Oleh : A`tina Fatha
Aku dan Ayah buru-buru kembali ke toilet untuk mengambil tasku. Dadaku terasa sesak ketika kulihat di dinding toilet tak ada lagi tasku tergantung di sana. Aku menangis, menyesal kenapa tadi tidak menitipkan tasku pada Ayah.
Aku merasa bersalah, karena disana juga ada uang Ayah yang tadinya akan digunakan untuk membeli laptop tapi oleh Ayah diberikan padaku untuk menambahi kekurangan uangku.
“Ya sudah, jangan menangis, kita ke ATM sebentar, Ayah tidak bawa uang kes.”
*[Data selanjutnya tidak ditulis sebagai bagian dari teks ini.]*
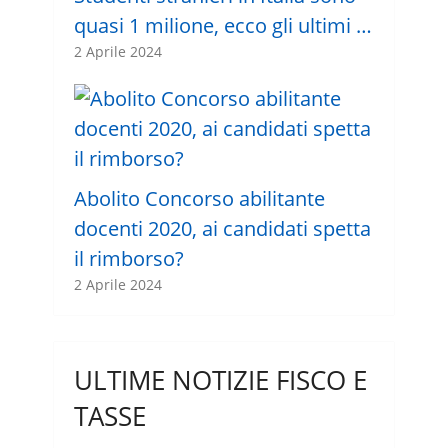
quasi 1 milione, ecco gli ultimi …
2 Aprile 2024
Abolito Concorso abilitante
docenti 2020, ai candidati spetta
il rimborso?
2 Aprile 2024
ULTIME NOTIZIE FISCO E
TASSE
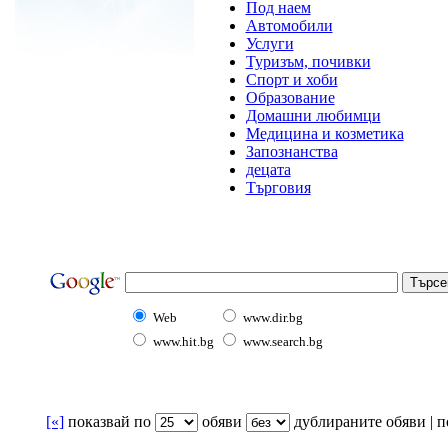
Под наем
Автомобили
Услуги
Туризъм, почивки
Спорт и хоби
Образование
Домашни любимци
Медицина и козметика
Запознанства
децата
Търговия
Web
www.dir.bg
www.hit.bg
www.search.bg
[«]
показвай по
oбяви
дублираните обяви | по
“Tapi itukan untuk beli laptop Ayah.” Aku tidak bisa membendung air mataku. Aku masih menyesal kenapa aku seceroboh itu.
“Biyan, niat Biyan untuk berqurban itu sangat mulia. Ayah sangat bangga pada Biyan, masih TK sudah punya semangat berqurban. Semangat menabung, sampai menyisihkan uang jajan. Biyan sudah menahan hawa napsu untuk jajan selama hampir setahun demi bisa berqurban. Ayah bangga, karena sebenarnya saat itu Biyan sudah melaksanakan qurban. Percayalah, Sayang, Alloh sudah mengatur rizki hambanya. Nanti ada saatnya Ayah untuk beli laptop yang baru.” kata-kata Ayah membuatku semakin bangga memiliki Ayah yang baik dan hebat.
Sampailah hari ini hari yang aku tunggu-tunggu. Hari raya Qurban yang sudah aku nantikan selama setahun. Meskipun pada akhirnya yang membeli kambing adalah Ayahku.
“Ayah, alhamdulillah, akhirnya Biyan jadi juga berqurban. Terima kasih, Ayah. Semoga kita sama-sama bisa lebih dekat dengan Alloh swt, aamiin.” kataku dalam hati sambil mengandeng erat tangan Ayah menuju ke masjid.